The characters react to their friend’s death almost as if it didn’t happen, or as though it happened a long time ago. They finally wander away from the car in search of help, but they walk – no kidding – as though they were trying to simulate the last mile of the near-dead stumbling through a desert. I just wanted to reach through the screen, knock their heads together, and yell at them to MOVE! … not because I was worried about anything chasing them – nothing seemed to be chasing them – but because watching living beings move that slowly made me feel that my own heart was slowly winding down to a stop.
When they meandered up the path lined with bags of bones, I didn’t mind, because that’s what stupid victims in a slasher film do. But their meandering was about to drive me insane. How long does it take to walk up a road to a house, for cryin’ out loud? When they encounter a gun-toting misogynist at the house, and he threatens to kill them after offering to violate the women, I was fine – that’s what bad guys in slasher films are like. But even he was moving so slowly that I began to wonder if anyone was even alive. Perfectly good dialogue, perfectly good delivery … issued at such a slow pace that I questioned the director’s hearing, vision, and sanity.
Mosey. Mosey. Mosey. The whole film.
Even when their friends limbs are being sawed off. Even when their own limbs are being sawed off. Even when they’re “running”.
Then the two main characters escape and flee in the bad guys’ own delivery-type truck. And the woman turns to the man and says, “We’re going to need a lot of therapy.” And suddenly the camera, the one that lets us feel like we’re driving, shows us a road skimming by so fast we worry about banking that last twisty turn. The road straightens out, and the truck with its two survivors is whizzing along at top speed.
And suddenly I got it.
The whole film had been constructed as though it were a nightmare. No matter what happens, the dreamer is more of an observer than a participant, even when the bad guys are chasing him or her. Walking is a slow and ponderous task, yet distance is covered as efficiently as if the walkers are sprinting – or flying. The threatening conversations revolve more around feelings of being wrong, of being ridiculed, of being lost – the things that actually scare us, even if in our dreams we cast those fears as monsters and bunny-suit-wearing killers. The chase scenes are surreal, the meetings are disjointed, just as they are in dreams.

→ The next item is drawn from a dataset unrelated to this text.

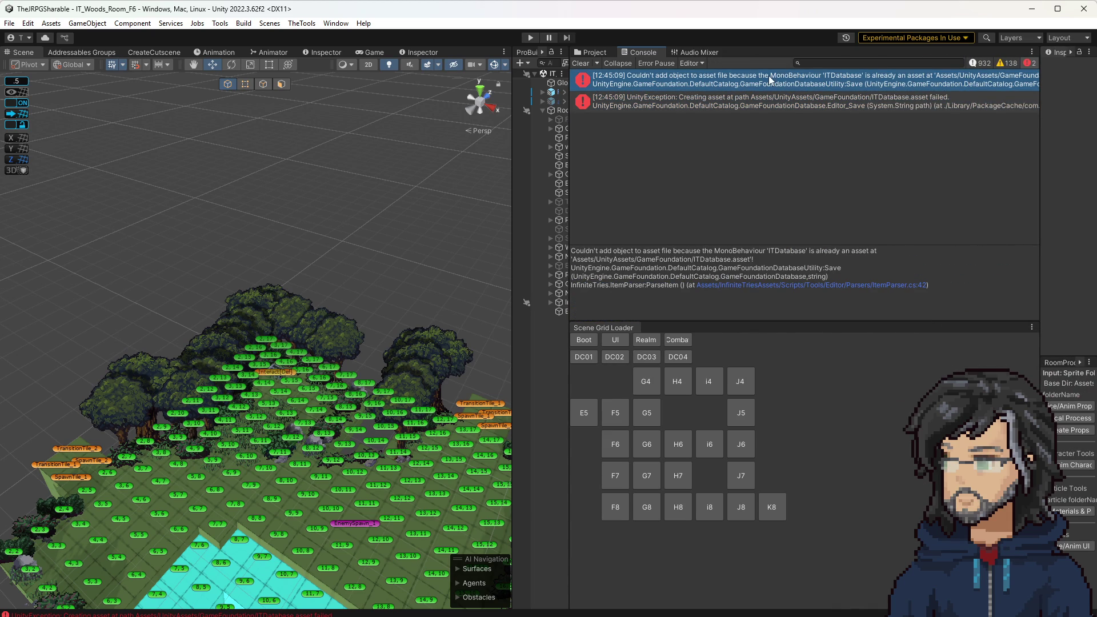
{"action": "double_click", "coordinate": [737, 84]}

And when do the protagonists “wake up” and escape the nightmare? When they realize they need to get real help – therapy – from the outside: they need to face their fears instead of falling prey to them in their dreams.

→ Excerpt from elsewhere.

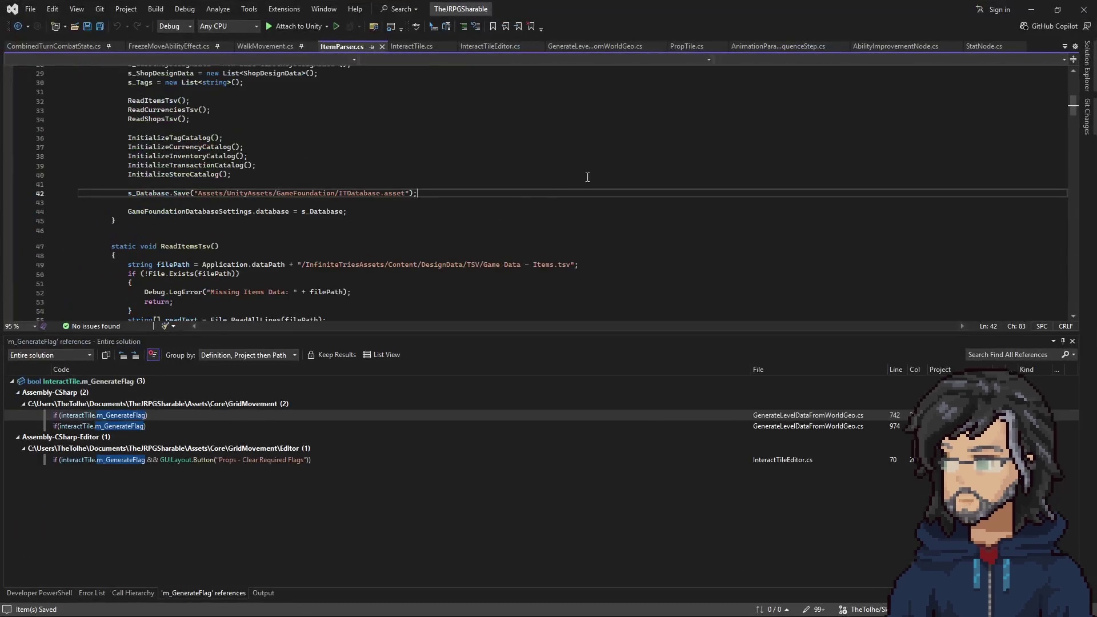
{"action": "left_click", "coordinate": [1032, 9]}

So, yeah, it turned out there was a method to the director’s madness, and I ultimately decided the movie had a lot going for it. Why, it even made me feel that I was in a nightmare, which I guess is a pretty good fourth-wall break. I still wanted to reach in and knock everyone’s heads together … but now I understood why.
And as a special bonus, I found in this film one of the best exchanges I’ve ever heard. When their slow journey finally brings them to the creepy house, and the protagonists ask about the bags of bones hanging from the trees along the house’s road, the bad guy asks (slowly, of course), “Do you know whose bones they are?” They all shrug, and say, “No.” And the bad guy says, “Well, don’t worry about it then.”
So if you want to really feel like you’re in a film, and if you want to really feel like you’re in the nightmare with the characters, Bunnyman might be worth a look. It will certainly motivate you to shrug off your own hesitations and fears and procrastinations, since the whole thing boils down to one overwhelming audience response: MOVE!!